Examples of people and organizations taking a systems approach:

  • All Tech Is Human, a nonprofit organization bringing together people from many professions, disciplines, cultures and countries to help align technology with the public interest. ATIH is a partner in the HX Project (think HX, or human experience, instead of just UX for “user experience”). [Disclosure: I’m working with ATIH because I see it as a systems-thinking organization.]
  • Rebooting Social Media, a “pop-up think tank” at Harvard University’s Berkman Klein Center “convening participants across industry, government, civil society and academia in focused, time-bound collaboration.”
  • Existing cross-industry bodies, for example, the Technology Coalition for addressing child sexual exploitation online and the Global Internet Forum to Counter Terrorism and C2PA for fighting misinformation and disinformation

A safe conversation

This is a weird time, and not just in terms of public health. It feels too late to be changing things up; yet it’s early days – and not just early days for the metaverse that both corporations and governments are talking about. We’re looking at unprecedented structural problems: publicly traded companies that look, act and have the impacts of global social institutions, not only corporations. We don’t have models for what to do next. Hierarchical, even autocratic, governance and peer-to-peer media make for odd bedfellows, and we’re talking about governance and a jurisdiction that cover every country and government on the planet. How can we not think in terms of systems?

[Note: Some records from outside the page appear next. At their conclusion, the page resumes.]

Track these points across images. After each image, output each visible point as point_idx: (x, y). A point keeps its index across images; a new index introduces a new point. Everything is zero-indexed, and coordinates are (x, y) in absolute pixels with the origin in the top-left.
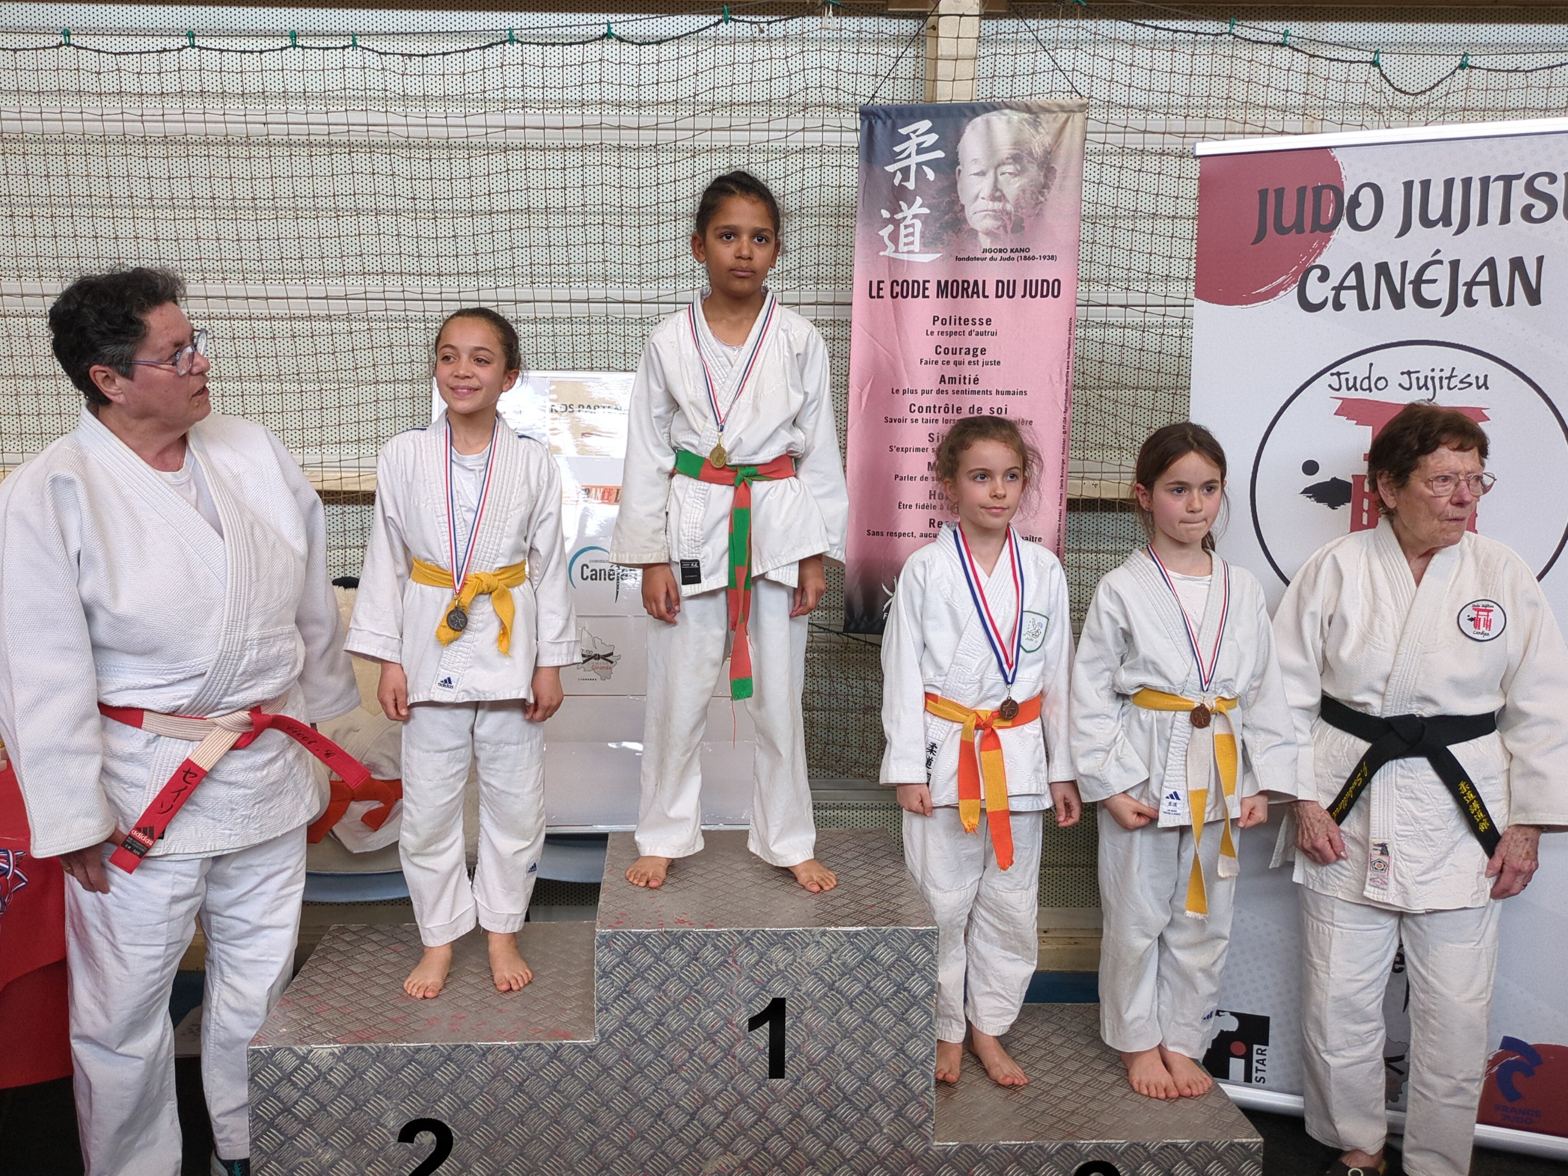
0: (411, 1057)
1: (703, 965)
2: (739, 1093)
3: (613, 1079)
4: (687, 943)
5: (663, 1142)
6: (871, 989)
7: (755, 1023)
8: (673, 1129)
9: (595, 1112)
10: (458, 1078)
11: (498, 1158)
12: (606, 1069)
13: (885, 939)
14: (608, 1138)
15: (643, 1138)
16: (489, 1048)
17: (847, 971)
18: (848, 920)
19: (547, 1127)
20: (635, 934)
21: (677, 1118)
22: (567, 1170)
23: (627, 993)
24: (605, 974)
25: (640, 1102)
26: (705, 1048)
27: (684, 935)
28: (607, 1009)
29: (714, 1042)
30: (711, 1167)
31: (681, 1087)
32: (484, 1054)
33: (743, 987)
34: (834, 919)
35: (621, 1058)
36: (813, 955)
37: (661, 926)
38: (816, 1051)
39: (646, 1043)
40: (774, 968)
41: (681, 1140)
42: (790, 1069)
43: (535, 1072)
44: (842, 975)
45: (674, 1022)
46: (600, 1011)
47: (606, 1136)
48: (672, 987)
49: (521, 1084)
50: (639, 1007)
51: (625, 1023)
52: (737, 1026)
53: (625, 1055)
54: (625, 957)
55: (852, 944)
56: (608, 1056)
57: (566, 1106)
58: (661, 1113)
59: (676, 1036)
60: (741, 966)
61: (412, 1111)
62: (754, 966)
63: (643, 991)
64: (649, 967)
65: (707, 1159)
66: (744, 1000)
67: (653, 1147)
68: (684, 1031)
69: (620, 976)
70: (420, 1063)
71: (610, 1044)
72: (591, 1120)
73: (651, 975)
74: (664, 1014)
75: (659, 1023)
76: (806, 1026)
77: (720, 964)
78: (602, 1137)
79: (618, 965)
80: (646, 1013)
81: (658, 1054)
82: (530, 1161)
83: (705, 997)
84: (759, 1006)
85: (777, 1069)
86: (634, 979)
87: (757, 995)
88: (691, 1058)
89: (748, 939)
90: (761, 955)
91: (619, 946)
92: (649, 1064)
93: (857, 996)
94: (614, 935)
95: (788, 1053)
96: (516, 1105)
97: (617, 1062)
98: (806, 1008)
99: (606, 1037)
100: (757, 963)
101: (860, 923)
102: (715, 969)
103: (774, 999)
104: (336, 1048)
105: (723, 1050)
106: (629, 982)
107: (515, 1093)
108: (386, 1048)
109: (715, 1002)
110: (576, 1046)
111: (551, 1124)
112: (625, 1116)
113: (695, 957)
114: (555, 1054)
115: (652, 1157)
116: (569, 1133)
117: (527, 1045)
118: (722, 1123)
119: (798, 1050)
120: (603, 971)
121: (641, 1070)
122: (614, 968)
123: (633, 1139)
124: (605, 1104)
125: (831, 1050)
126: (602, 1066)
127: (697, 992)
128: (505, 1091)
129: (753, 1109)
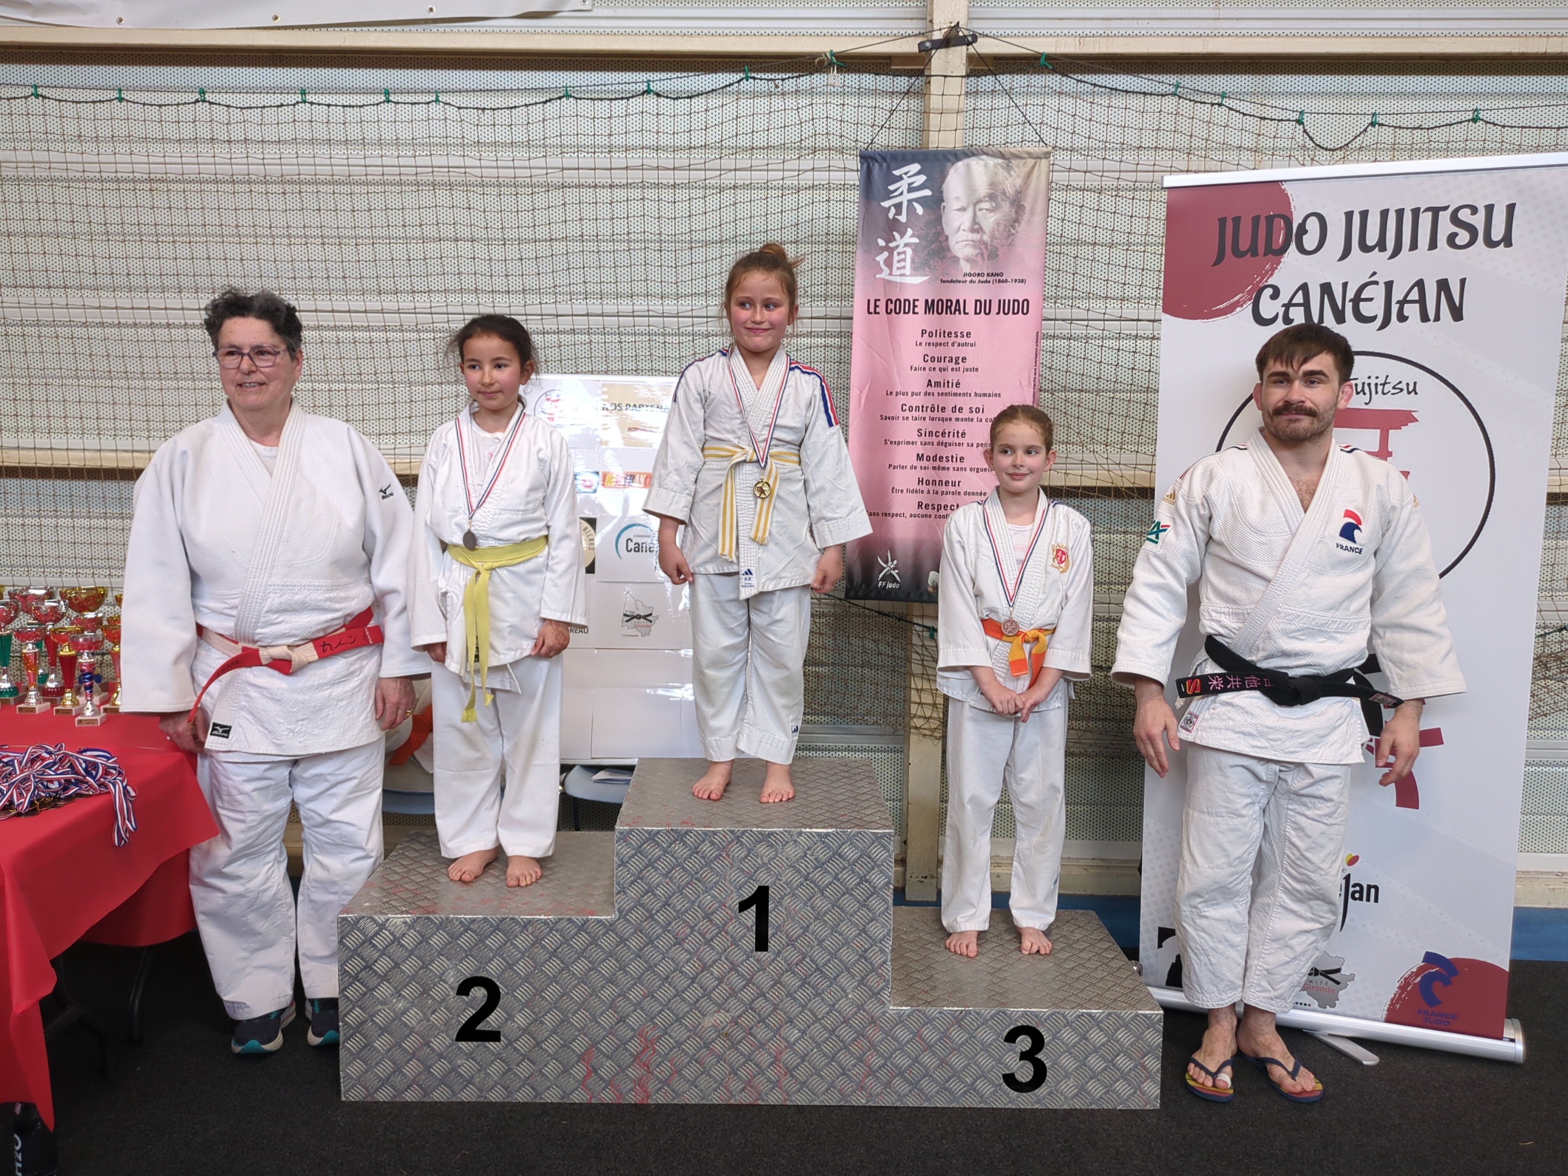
0: (467, 926)
1: (703, 857)
2: (731, 963)
3: (629, 948)
4: (689, 840)
5: (669, 1001)
6: (838, 880)
7: (744, 906)
8: (677, 990)
9: (614, 974)
10: (504, 945)
11: (536, 1010)
12: (623, 940)
13: (850, 840)
14: (625, 996)
15: (653, 997)
16: (529, 921)
17: (820, 865)
18: (822, 824)
19: (575, 986)
20: (647, 831)
21: (681, 982)
22: (591, 1021)
23: (641, 879)
24: (623, 863)
25: (651, 968)
26: (704, 925)
27: (687, 833)
28: (625, 893)
29: (711, 921)
30: (708, 1022)
31: (684, 956)
32: (526, 926)
33: (736, 876)
34: (810, 823)
35: (635, 932)
36: (792, 851)
37: (669, 825)
38: (796, 931)
39: (656, 920)
40: (759, 861)
41: (684, 1000)
42: (772, 944)
43: (566, 941)
44: (816, 868)
45: (678, 903)
46: (619, 893)
47: (623, 995)
48: (677, 874)
49: (555, 951)
50: (650, 890)
51: (639, 903)
52: (729, 908)
53: (639, 929)
54: (639, 850)
55: (823, 843)
56: (626, 930)
57: (591, 969)
58: (668, 977)
59: (680, 915)
60: (733, 859)
61: (468, 969)
62: (743, 859)
63: (654, 877)
64: (658, 859)
65: (704, 1016)
66: (735, 887)
67: (661, 1004)
68: (686, 911)
69: (635, 865)
70: (474, 932)
71: (626, 920)
72: (611, 981)
73: (660, 865)
74: (670, 897)
75: (666, 904)
76: (786, 909)
77: (716, 857)
78: (619, 996)
79: (633, 856)
80: (655, 895)
81: (665, 929)
82: (562, 1013)
83: (704, 884)
84: (748, 892)
85: (762, 944)
86: (646, 868)
87: (745, 883)
88: (691, 932)
89: (738, 837)
90: (749, 851)
91: (634, 840)
92: (658, 937)
93: (827, 886)
94: (630, 832)
95: (771, 931)
96: (552, 967)
97: (632, 934)
98: (785, 895)
99: (623, 915)
100: (746, 857)
101: (831, 826)
102: (712, 861)
103: (760, 888)
104: (408, 918)
105: (718, 927)
106: (642, 870)
107: (550, 958)
108: (447, 918)
109: (711, 888)
110: (599, 921)
111: (579, 984)
112: (639, 978)
113: (695, 851)
114: (583, 927)
115: (660, 1012)
116: (593, 991)
117: (560, 920)
118: (717, 987)
119: (779, 928)
120: (622, 861)
121: (651, 942)
122: (630, 858)
123: (645, 997)
124: (622, 968)
125: (806, 929)
126: (620, 938)
127: (697, 879)
128: (543, 956)
129: (743, 976)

Yet “we are not in a place where we can even have conversations yet around how to remedy a bunch of these problems,” Haugen told the New York Times’s Kara Swisher in a podcast. I propose that one reason why we are not in that place yet is, we can’t seem to get unstuck from a dehumanizing discourse and piecemeal, compartmentalized approaches to the problem. That’s partly because societies are defaulting to the adversarial, good guys/bad guys (us against “Big Tech”) approach we see in both the news media and congressional hearings. What we didn’t see in the whistleblower coverage late this year is what Haugen told Swisher in that podcast: “Facebook…is doing some of the most important work in the world, and it’s not fixed yet….

“People rarely change because you’ve villainized them,” Haugen added. “I invite anyone who wants to stop feeling angry to have another way forward, because I think we can accomplish a lot more.” I think she’s right about that.

So, besides diversity, the key ingredient for accomplishing a lot more? Humility. On the part of all stakeholders. All the participants in the room need to feel safe.